There were 227 households, of which 29.1% had children under the age of 18 living with them, 39.6% were married couples living together, 12.3% had a female householder with no husband present, 6.6% had a male householder with no wife present, and 41.4% were non-families. 33.5% of all households were made up of individuals, and 16.3% had someone living alone who was 65 years of age or older. The average household size was 2.42 and the average family size was 3.09.

The median age in the village was 37.6 years. 24% of residents were under the age of 18; 8.6% were between the ages of 18 and 24; 26.3% were from 25 to 44; 25.3% were from 45 to 64; and 15.7% were 65 years of age or older. The gender makeup of the village was 50.3% male and 49.7% female.

===2000 census===
As of the census of 2000, there were 593 people, 223 households, and 159 families living in the village. The population density was 1,329.9 PD/sqmi. There were 244 housing units at an average density of 547.2 /sqmi. The racial makeup of the village was 96.96% White, 0.17% Native American, and 2.87% from two or more races. Hispanic or Latino of any race were 0.84% of the population.

There were 223 households, out of which 35.9% had children under the age of 18 living with them, 46.6% were married couples living together, 20.2% had a female householder with no husband present, and 28.3% were non-families. 23.8% of all households were made up of individuals, and 10.3% had someone living alone who was 65 years of age or older. The average household size was 2.63 and the average family size was 3.14.

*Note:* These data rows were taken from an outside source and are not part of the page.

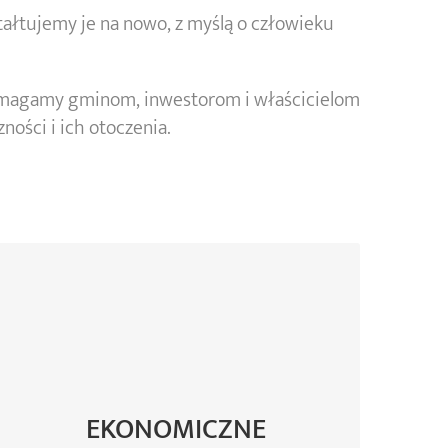
łtujemy je na nowo, z myślą o człowieku
omagamy gminom, inwestorom i właścicielom
ości i ich otoczenia.
Napływ inwestycji i wzrost wartości
gruntów – nowy start dla starych
terenów
EKONOMICZNE
Nowe miejsca pracy i ożywienie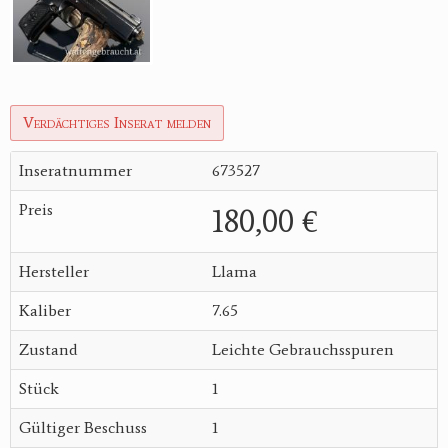
Verdächtiges Inserat melden
Inseratnummer
673527
Preis
180,00 €
Hersteller
Llama
Kaliber
7.65
Zustand
Leichte Gebrauchsspuren
Stück
1
Gültiger Beschuss
1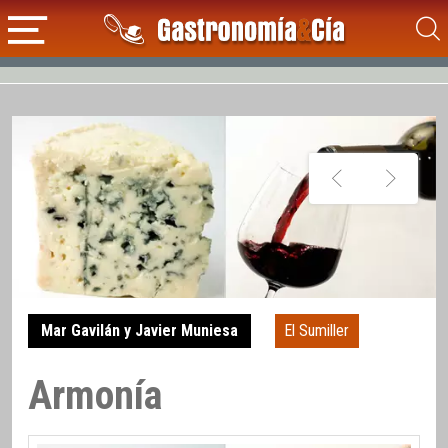
Mar Gavilán y Javier Muniesa
El Sumiller
Armonía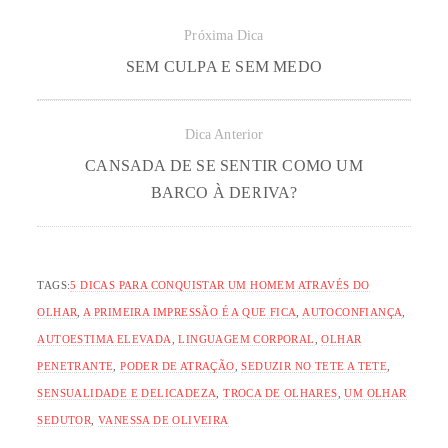
Próxima Dica
SEM CULPA E SEM MEDO
Dica Anterior
CANSADA DE SE SENTIR COMO UM
BARCO À DERIVA?
TAGS:
5 DICAS PARA CONQUISTAR UM HOMEM ATRAVÉS DO
OLHAR
,
A PRIMEIRA IMPRESSÃO É A QUE FICA
,
AUTOCONFIANÇA
,
AUTOESTIMA ELEVADA
,
LINGUAGEM CORPORAL
,
OLHAR
PENETRANTE
,
PODER DE ATRAÇÃO
,
SEDUZIR NO TETE A TETE
,
SENSUALIDADE E DELICADEZA
,
TROCA DE OLHARES
,
UM OLHAR
SEDUTOR
,
VANESSA DE OLIVEIRA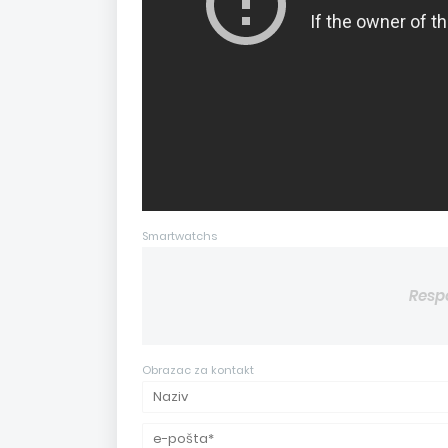
Smartwatchs
Resp
Obrazac za kontakt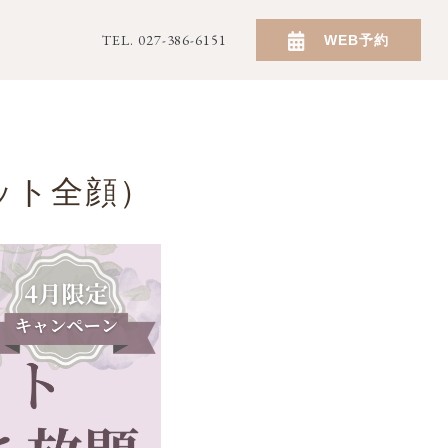
TEL. 027-386-6151
WEB予約
ット全顔）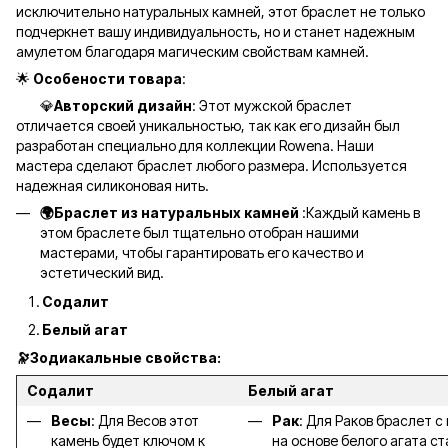
исключительно натуральных камней, этот браслет не только
подчеркнет вашу индивидуальность, но и станет надежным
амулетом благодаря магическим свойствам камней.
🌟
Особености товара
:
💎
Авторский дизайн
: Этот мужской браслет
отличается своей уникальностью, так как его дизайн был
разработан специально для коллекции Rowena. Наши
мастера сделают браслет любого размера. Используется
надежная силиконовая нить.
🌍Браслет из натуральных камней
:Каждый камень в
этом браслете был тщательно отобран нашими
мастерами, чтобы гарантировать его качество и
эстетический вид.
Содалит
Белый агат
🔭Зодиакальные свойства:
Содалит
Белый агат
Весы
: Для Весов этот
Рак
: Для Раков браслет 
камень будет ключом к
на основе белого агата с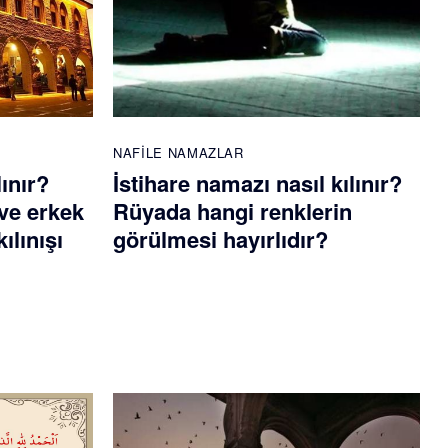
NAFILE NAMAZLAR
lınır?
İstihare namazı nasıl kılınır?
ve erkek
Rüyada hangi renklerin
ılınışı
görülmesi hayırlıdır?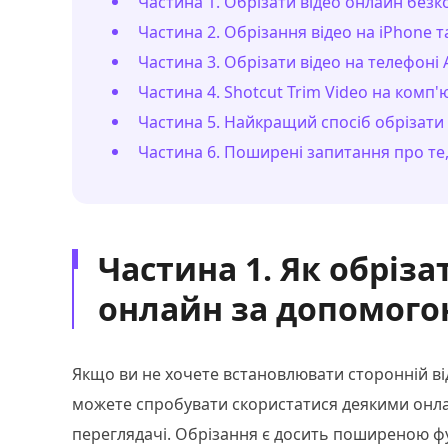
Частина 1. Обрізати відео онлайн без
Частина 2. Обрізання відео на iPhone т
Частина 3. Обрізати відео на телефоні 
Частина 4. Shotcut Trim Video на комп'
Частина 5. Найкращий спосіб обрізати 
Частина 6. Поширені запитання про те,
Частина 1. Як обріз
онлайн за допомогою
Якщо ви не хочете встановлювати сторонній від
можете спробувати скористатися деякими онлай
переглядачі. Обрізання є досить поширеною фу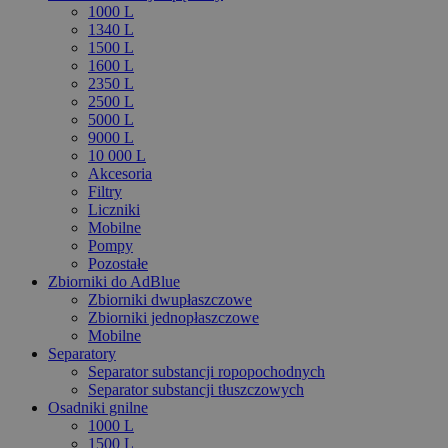
1000 L
1340 L
1500 L
1600 L
2350 L
2500 L
5000 L
9000 L
10 000 L
Akcesoria
Filtry
Liczniki
Mobilne
Pompy
Pozostałe
Zbiorniki do AdBlue
Zbiorniki dwupłaszczowe
Zbiorniki jednopłaszczowe
Mobilne
Separatory
Separator substancji ropopochodnych
Separator substancji tłuszczowych
Osadniki gnilne
1000 L
1500 L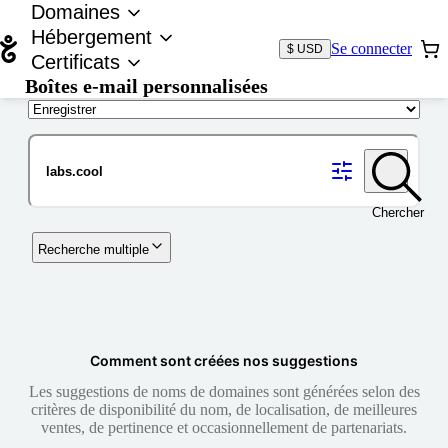
Domaines
Hébergement
Se connecter
$ USD
Certificats
Boîtes e-mail personnalisées
Nom de domaine
Chercher
Recherche multiple
Comment sont créées nos suggestions
Les suggestions de noms de domaines sont générées selon des
critères de disponibilité du nom, de localisation, de meilleures
ventes, de pertinence et occasionnellement de partenariats.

In the village, the population was spread out, with 30.9% under the age of 18, 9.3% from 18 to 24, 29.0% from 25 to 44, 18.9% from 45 to 64, and 12.0% who were 65 years of age or older. The median age was 34 years. For every 100 females, there were 99.7 males. For every 100 females age 18 and over, there were 88.9 males.

The median income for a household in the village was $35,250, and the median income for a family was $35,313. Males had a median income of $36,053 versus $17,692 for females. The per capita income for the village was $15,739. About 13.3% of families and 14.3% of the population were below the poverty line, including 22.0% of those under age 18 and 10.0% of those age 65 or over.